Stuff about Innovation and Technology
“Magic and technology
Voodoo dolls and chants, electricity
We're makin' weird science
Fantasy and microchips
Shooting from the hip, something different
We're making weird science, ooh” -Oingo Boingo
According to Google’s Android Ecosystem president, Sameer Samat, AI represents a “once-in-a-generation moment to reinvent what phones can do,” stating that Google is “going to seize that moment”. The shift from a multitouch UI to a conversational, multimodal, AI interface for operating systems/apps will be as momentous as when Apple ushered in the current multitouch era with the first iPhone 17 years ago. Last spring, in Discovery Engines, I wrote:
The first generation of massive discovery platforms, like Google, have dominated the Internet for years; however, with the arrival of AI chatbots, the way we discover and connect with everything will evolve. Chatbots are rapidly becoming platforms, e.g., with ChatGPT’s embedded “plugins”. I’ve been preoccupied with this transition from search- to chatbot-enabled discovery since I wrote AI Companions over a year ago: “As aware agents that know you well and have access to your accounts, messages, and apps, chatbots are ideally positioned to displace the tools we use today like Google search and other habitual apps.” And, given their ability to function as full platforms, I now believe chatbots could take over as the dominant mobile operating system and app store in the near future (or, if that does not happen, they will be entirely embedded in iOS and Android).
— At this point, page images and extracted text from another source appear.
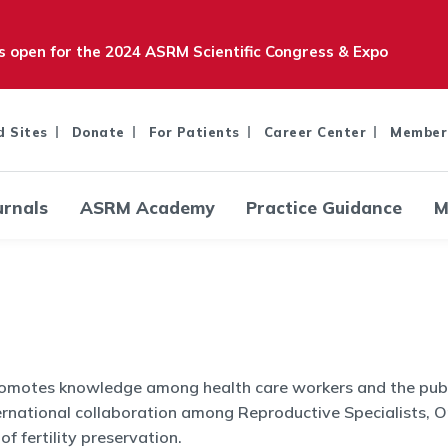
is open for the 2024 ASRM Scientific Congress & Expo
d Sites
Donate
For Patients
Career Center
Member
urnals
ASRM Academy
Practice Guidance
M
promotes knowledge among health care workers and the publi
ernational collaboration among Reproductive Specialists, O
f fertility preservation.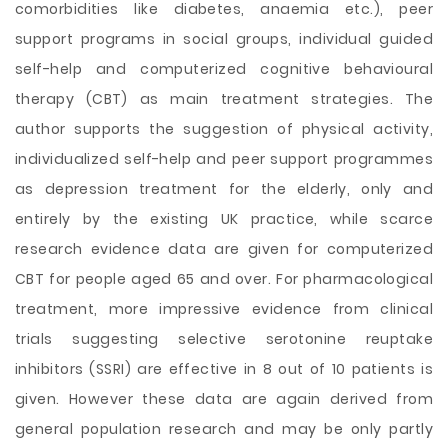
comorbidities like diabetes, anaemia etc.), peer
support programs in social groups, individual guided
self-help and computerized cognitive behavioural
therapy (CBT) as main treatment strategies. The
author supports the suggestion of physical activity,
individualized self-help and peer support programmes
as depression treatment for the elderly, only and
entirely by the existing UK practice, while scarce
research evidence data are given for computerized
CBT for people aged 65 and over. For pharmacological
treatment, more impressive evidence from clinical
trials suggesting selective serotonine reuptake
inhibitors (SSRI) are effective in 8 out of 10 patients is
given. However these data are again derived from
general population research and may be only partly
OpenAI and Google both showcased their latest AI products at events last week. I would characterize OpenAI’s new ChatGPT-4o – which has more conversational, real-time, multimodal (images, video, etc.) processing capacity – as an evolution within the current state of AI that makes it easier to interact with but not a leap forward in intelligence. Most of the ChatGPT-4o demos felt very much like Pi, which Microsoft (aka OpenAI’s bank) recently acquired. In contrast, Google I/O showcased a far more impressive set of applied AI for various practical use cases. Google also demonstrated its multimodal, conversational AI interface using augmented reality glasses. It certainly seems as though this new form of human-computer interaction will benefit from an always aware hardware platform, which does seem to dictate a form-factor shift to intelligent glasses – or perhaps earbuds with a camera in them (which Meta is rumored to be working on). OpenAI’s demos felt more like the 1985 John Hughes movie Weird Science, where two teenage boys create an artificial girlfriend (even if you don’t remember the movie, you might be familiar with the eponymous Oingo Boingo song), while Google’s demos felt more visionary and practical.
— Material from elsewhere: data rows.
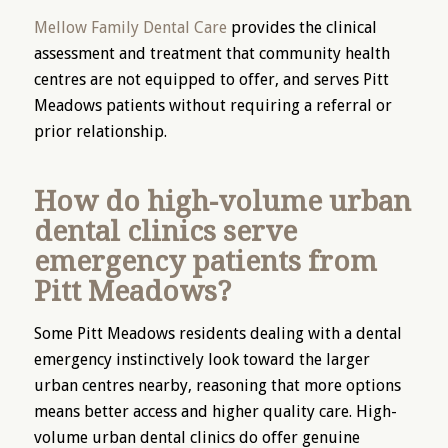
Mellow Family Dental Care
provides the clinical
assessment and treatment that community health
centres are not equipped to offer, and serves Pitt
Meadows patients without requiring a referral or
prior relationship.
How do high-volume urban
dental clinics serve
emergency patients from
Pitt Meadows?
Some Pitt Meadows residents dealing with a dental
emergency instinctively look toward the larger
urban centres nearby, reasoning that more options
means better access and higher quality care. High-
volume urban dental clinics do offer genuine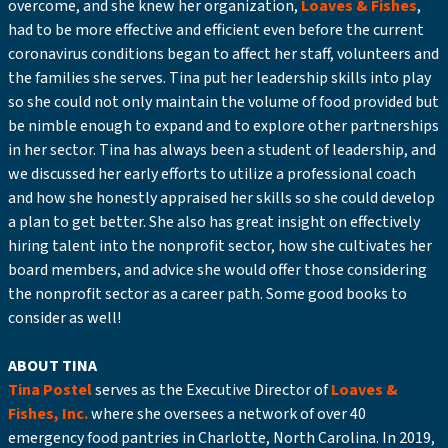
overcome, and she knew her organization,
Loaves & Fishes
,
had to be more effective and efficient even before the current
coronavirus conditions began to affect her staff, volunteers and
the families she serves. Tina put her leadership skills into play
so she could not only maintain the volume of food provided but
be nimble enough to expand and to explore other partnerships
in her sector. Tina has always been a student of leadership, and
we discussed her early efforts to utilize a professional coach
and how she honestly appraised her skills so she could develop
a plan to get better. She also has great insight on effectively
hiring talent into the nonprofit sector, how she cultivates her
board members, and advice she would offer those considering
the nonprofit sector as a career path. Some good books to
consider as well!
ABOUT TINA
Tina Postel
serves as the Executive Director of
Loaves &
Fishes, Inc.
where she oversees a network of over 40
emergency food pantries in Charlotte, North Carolina. In 2019,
Technology platform shifts begin slowly, but eventually become inevitable. If the smartphone is indeed reinvented as an always-on, multimodal, conversational AI interface integrated into AR glasses (or other form factors), Apple may maintain dominance in hardware, or suffer obsolescence – either outcome seems equally likely over the next decade. Initially, the smartphone will be the central processing unit for AI, but the AI itself will supersede the mobile OS and the current multitouch hardware interface. Whereas the mobile OS and app store were the fabric of the last major innovation cycle, the new development platform will be the LLM. In this scenario, Apple will need to lean more heavily on the innovation of other companies, given that they continue to squander their resources by buying back a record amount of stock instead of keeping ahead of the AI technological curve. Imagine staring down at what’s likely to be the largest technology platform shift ever and choosing to spend your money buying shares back!? Bloomberg has reported separate rumors that Apple is indeed looking to partner more deeply with Google’s Gemini and OpenAI. And, of course, we cannot discount Meta, which is uniquely positioned as the conversational nexus in the daily lives of billions of people and continues to innovate on hardware form factors and open-source AI models.
Regardless of how it all plays out, last week’s unveilings were impressive. In case you missed the announcements, here are some clips from Google I/O of real-time multimodal Gemini using either a smartphone or AR glasses. There are more such examples from Google’s Project Astra on its website. Google also demoed real-time, on-device AI speech analysis to detect fraudulent phone callers. And, here is a demo of the new ChatGPT-4o multimodal interface as well as a demo where two different GPT-4os end up singing to each other.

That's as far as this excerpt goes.